Given the records below, would you repeat exactly the lines that begin at the one containing "Новинки августа" and end at the one containing "Герметичный источник питания ARPV-LG-LINEAR", inclusive?

---

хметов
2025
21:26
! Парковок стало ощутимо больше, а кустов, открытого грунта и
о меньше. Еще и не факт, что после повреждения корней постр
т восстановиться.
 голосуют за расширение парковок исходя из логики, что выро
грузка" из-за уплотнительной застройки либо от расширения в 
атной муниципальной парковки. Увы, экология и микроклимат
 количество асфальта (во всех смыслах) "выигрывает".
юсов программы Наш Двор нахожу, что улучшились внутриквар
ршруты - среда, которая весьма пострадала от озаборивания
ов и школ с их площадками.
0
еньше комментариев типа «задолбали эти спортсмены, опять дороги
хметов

---

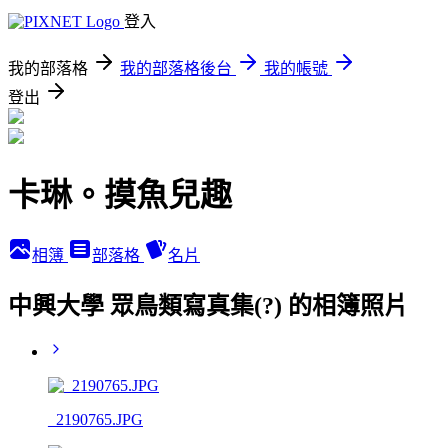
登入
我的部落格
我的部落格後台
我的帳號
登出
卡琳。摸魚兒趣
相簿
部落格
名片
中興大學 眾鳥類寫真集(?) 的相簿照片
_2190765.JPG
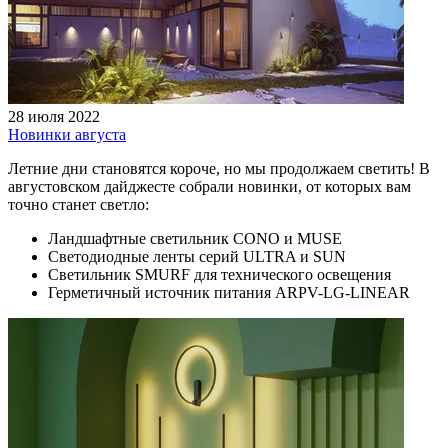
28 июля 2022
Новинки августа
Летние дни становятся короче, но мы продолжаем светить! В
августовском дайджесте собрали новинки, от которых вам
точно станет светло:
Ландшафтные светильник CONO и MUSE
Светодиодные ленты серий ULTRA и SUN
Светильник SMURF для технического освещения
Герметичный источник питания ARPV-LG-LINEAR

---

__Your solution__.
Новинки августа
Летние дни становятся короче, но мы продолжаем светить! В
августовском дайджесте собрали новинки, от которых вам
точно станет светло:
Ландшафтные светильник CONO и MUSE
Светодиодные ленты серий ULTRA и SUN
Светильник SMURF для технического освещения
Герметичный источник питания ARPV-LG-LINEAR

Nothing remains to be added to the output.